___ Data section ___

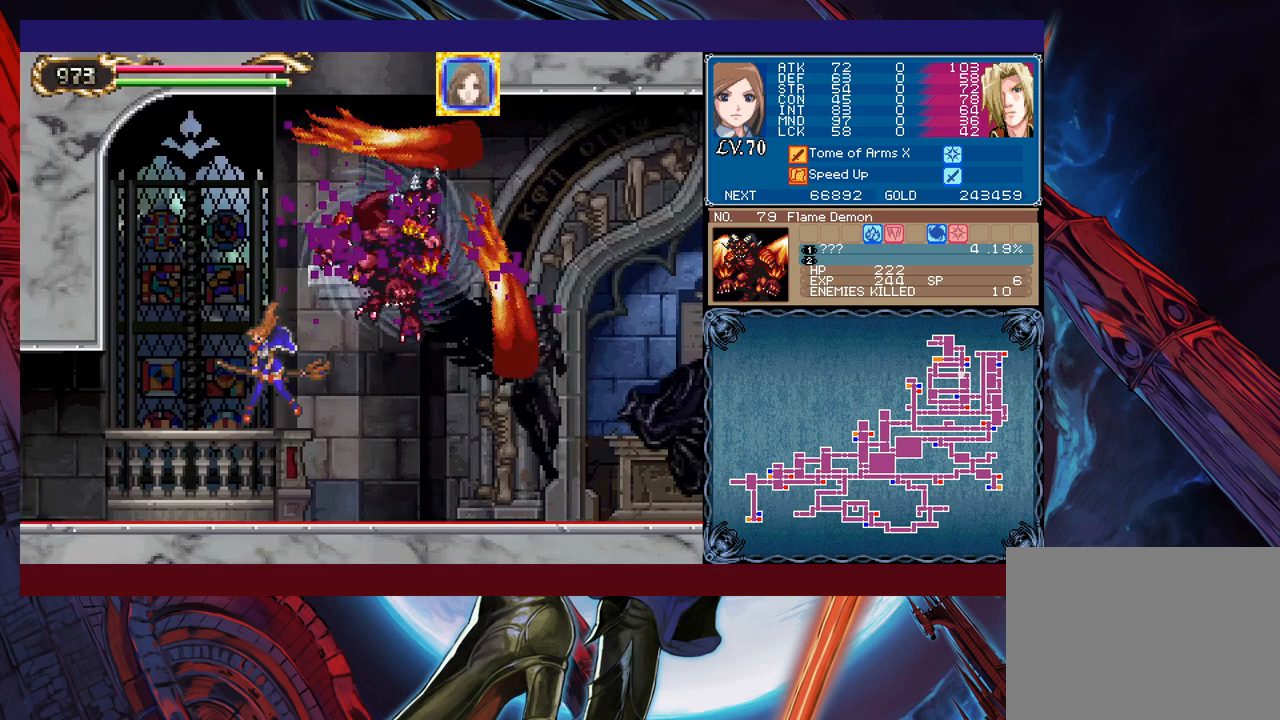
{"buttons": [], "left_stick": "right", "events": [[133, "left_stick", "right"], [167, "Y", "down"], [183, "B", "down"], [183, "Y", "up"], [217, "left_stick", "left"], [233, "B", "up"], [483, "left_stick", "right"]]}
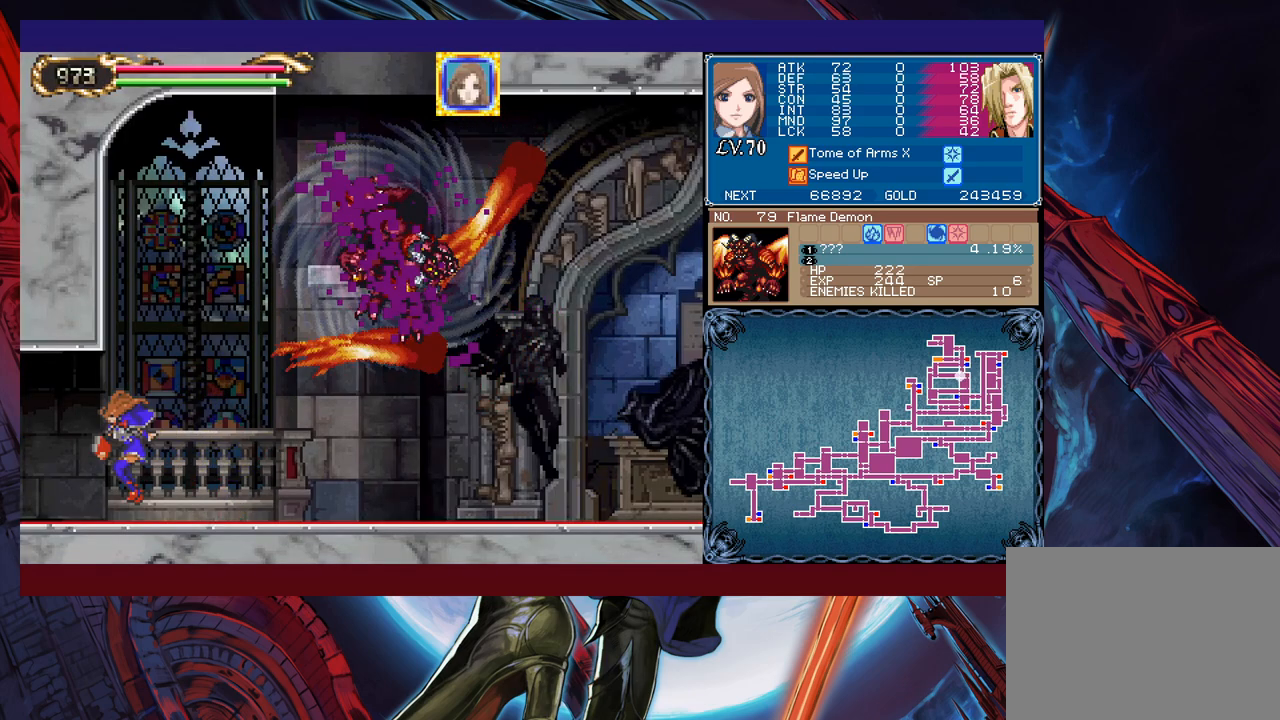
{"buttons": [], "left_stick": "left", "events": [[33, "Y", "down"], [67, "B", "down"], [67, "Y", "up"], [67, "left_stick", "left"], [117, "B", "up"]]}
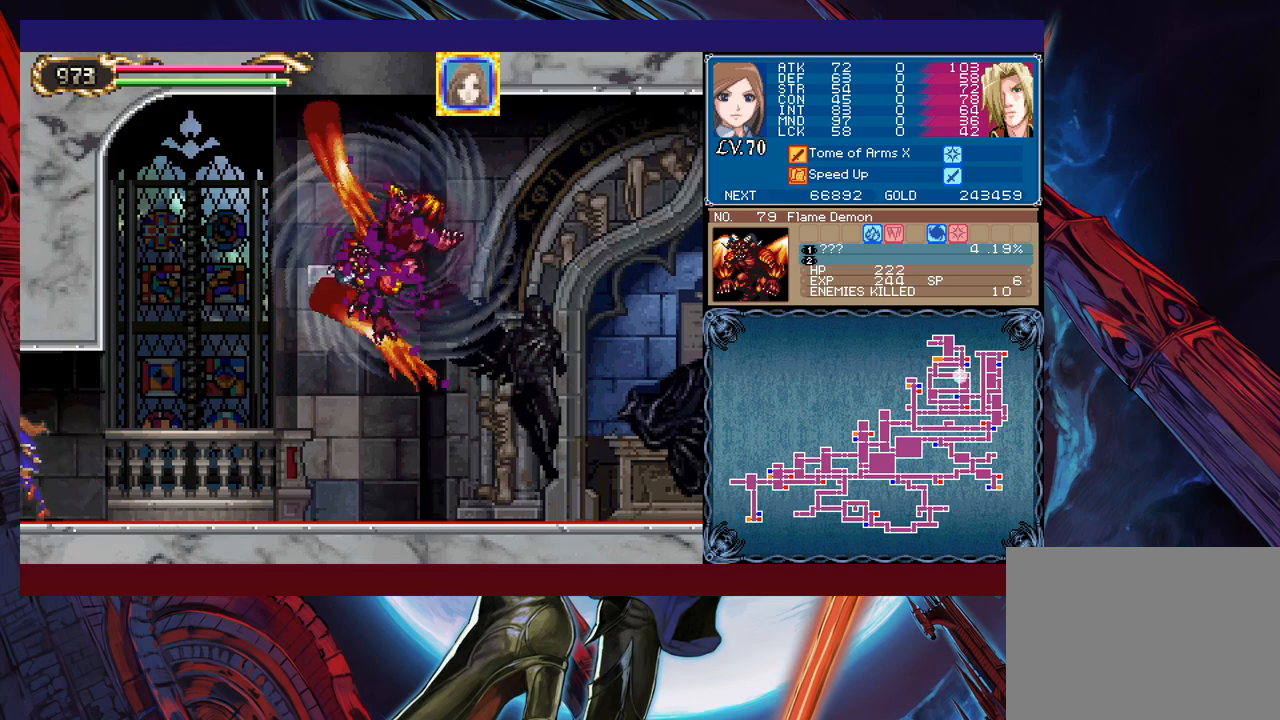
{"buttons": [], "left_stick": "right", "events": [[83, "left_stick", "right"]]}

___

_Your objective_
Which lines above contain the word "right"? Copy all of them.

_Problem solution_
{"buttons": [], "left_stick": "right", "events": [[133, "left_stick", "right"], [167, "Y", "down"], [183, "B", "down"], [183, "Y", "up"], [217, "left_stick", "left"], [233, "B", "up"], [483, "left_stick", "right"]]}
{"buttons": [], "left_stick": "right", "events": [[83, "left_stick", "right"]]}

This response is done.